Последний Бес. Жизнь и творчество Исаака Башевиса-Зингера - страница 49



Однако очень быстро он обнаружил, что все происходящее в зале суда ему лично… неимоверно скучно. Он с трудом высиживал до конца каждого заседания; длинные, продолжавшиеся в течение нескольких дней чтения обвинительных заключений вгоняли его в тоску; произносимые на изысканном литературном польском языке речи прокурора и адвокатов оставались ему по большей части непонятными…

Словом, отбыв в суде несколько заседаний, Исаак Зингер заявил брату, что эта работа не для него, и он больше не желает заниматься журналистикой. Исраэль-Иешуа не скрывал своего разочарования – по его мнению, Иче-Герц упускал шанс, наконец-то, получить нормальную работу; и разговор между братьями по поводу его отказа попробовать себя в качестве репортера вышел нелегким.

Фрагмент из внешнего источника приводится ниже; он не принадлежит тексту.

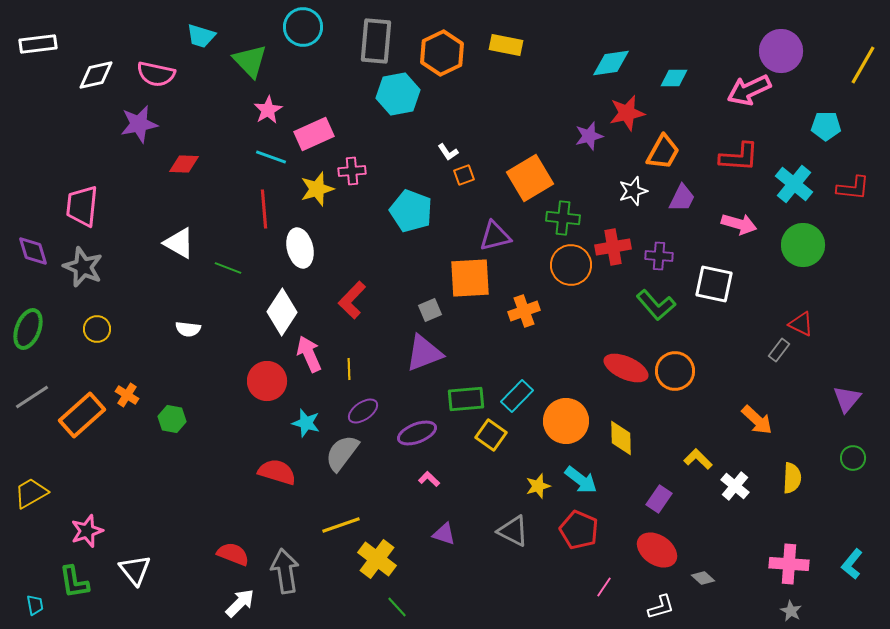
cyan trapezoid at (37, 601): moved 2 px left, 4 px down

Между тем, Исааку Зингеру были крайне нужны деньги. Причем деньги немалые, так как он неожиданно для самого себя принял решение… жить на два дома, то есть содержать две квартиры одновременно.

Произошло это опять-таки из-за его извечного неумения твердо говорить «нет». К затянувшемуся роману с вышедшей замуж Стефой Яновской у Зингера прибавился роман с женщиной, которую он в своих автобиографических книгах называет Сабиной.

Сабина была одной из «окололитературных барышень», посещавших Варшавский клуб писателей. Она работала на полставки машинисткой в журнале, а свободное время посвящала литературе, любви и политике. Убежденная коммунистка, Сабина была одновременно страстной последовательницей взглядов знаменитой Александры Коллонтай и вслед за ней утверждала, что женщина должна вести себя в вопросах секса так же свободно, как и мужчина. Институт брака Сабина считала совершенно устаревшим; в ее любовниках перебывала, как минимум, половина членов Варшавского писательского клуба, и, оказавшись с ней в постели, Зингер по достоинству оценил накопленный ею за время этих романов сексуальный опыт.

На свою нищенскую зарплату машинистки Сабина содержала не только себя, но и свою мать и двух братьев. Еще одним источником дохода этой некогда, видимо, вполне обеспеченной, но теперь жившей впроголодь семьи, была аренда комнат в их большой квартире. Причем цена, которую мать Сабины запрашивала за комнату с пансионом, была почти вдвое меньше, чем та, которую Зингер платил Альпертам. Мать Сабины оказалась старой польской еврейкой, еще в молодости переехавшей в Варшаву из какого-то местечка, но сохранившей в памяти множество рассказов о его жизни, в том числе и столь притягивающие Зингера таинственные истории о демонах и демоницах, с которыми то и дело, по ее словам, сталкивались жившие в этом местечке евреи.

Проведя несколько вечеров в гостях у Сабины и будучи очарован ее матерью, Иче-Герц заявил, что хочет снять у нее комнату. Внешне это был вполне благоразумный шаг. Во-первых, он позволял Зингеру сэкономить немало денег, которых у него было в обрез. Во-вторых, он давал ему возможность часто общаться с матерью Сабины, бывшей неиссякающим источником еврейских фольклорных историй, из которой он мог черпать сюжеты для своих новых рассказов. А, в-третьих, он означал свободный доступ к телу Сабины в тот самый момент, когда ему захочется этого доступа…

Однако когда он сообщил Альпертам, что собирается от них съехать, Миреле ударилась в слезы, а старики обиделись – они давно уже относились к Иче-Герцу как к сыну, и слышать не хотели ни о каком другом постояльце. Госпожа Альперт даже заявила, что готова вообще отказаться от его квартирной платы, но Зингер знал, что не платить Альпертам он не может – это окончательно бы подточило их семейный бюджет. Чувствуя себя не вправе обижать стариков и бросать Миреле, он объявил, что передумал и остается у них жить, но при этом он уже не мог отказаться от обещания, данного матери Сабине, особенно с учетом всех тех преимуществ, которое сулило проживание в ее доме.